Published online by Cambridge University Press: 05 February 2013
In this chapter we apply some probabilistic tools developed in Chapter 5 to Fourier series. Our main goal here is to be able to answer, using probabilistic arguments, questions which in and of themselves are deterministic. For example, in the following section we address the problem of a.e. convergence of the partial sums of the Fourier series of L1(T) functions. By means of a combination of deterministic and probabilistic ideas we shall show that L1 functions exist for which the partial sums of their Fourier series diverge almost everywhere. Section 6.2 is more probabilistic from the start, as it deals with the problem of deciding the convergence of Fourier series with random and independent coefficients. This is a classic topic, going back to the work of Paley and Zygmund in the 1930s; they introduced randomness into Fourier series as a tool for answering deterministic questions.

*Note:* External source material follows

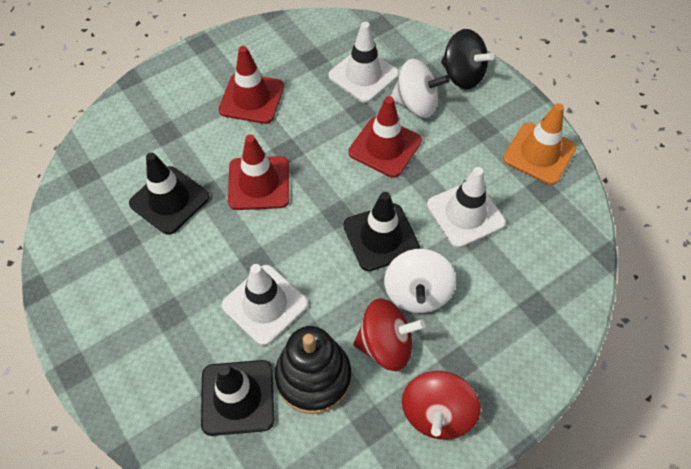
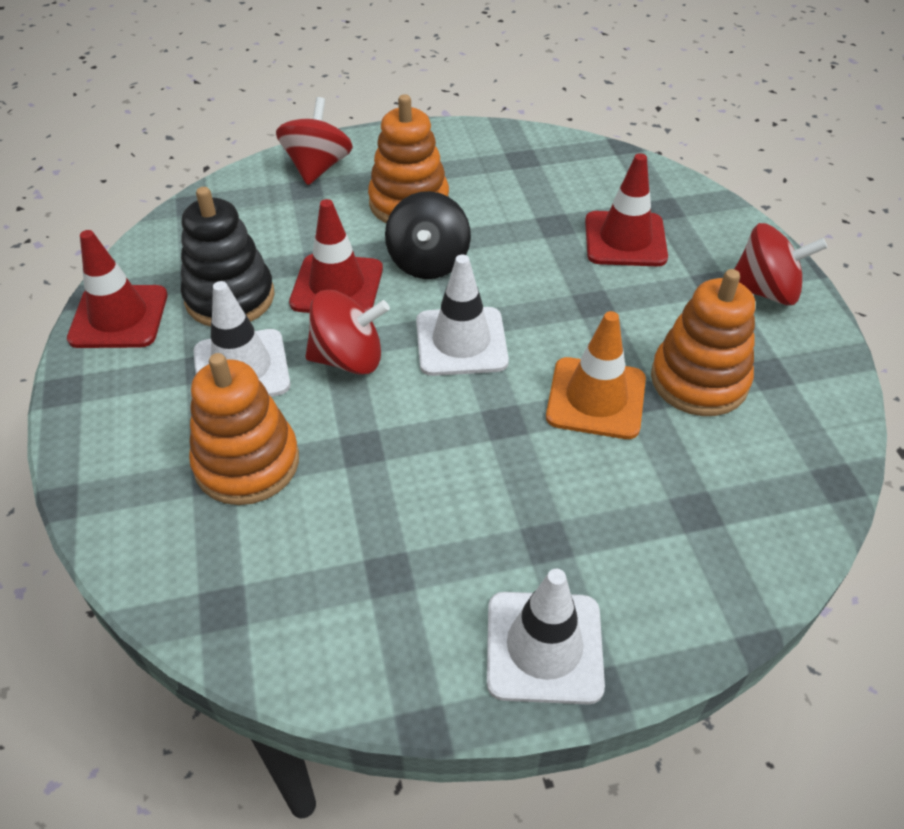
black traffic cone: [129,152,209,235] [201,360,274,436] [344,192,420,271] = 3 -> none = 0
orange stacking toy: none = 0 -> [189,353,299,505] [368,94,449,223] [651,269,755,416] = 3
red spinning top: [353,298,425,371] [402,371,481,440] = 2 -> [276,97,353,185] [305,290,390,375] [735,223,827,305] = 3
white spinning top: [384,249,456,313] [391,59,450,118] = 2 -> none = 0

Fourier series on L1(T): pointwise questions
This section is devoted to the question of the almost everywhere convergence of Fourier series for L1(T) functions. From the previous chapters we know that this is not an elementary question, since the partial sums SN are given by convolutions, with the Dirichlet kernels DN, which do not form an approximate identity. Note also that we have already encountered an a.e. convergence question that is not associated with an approximate identity, namely, that for the Hilbert transform; see Proposition 3.18.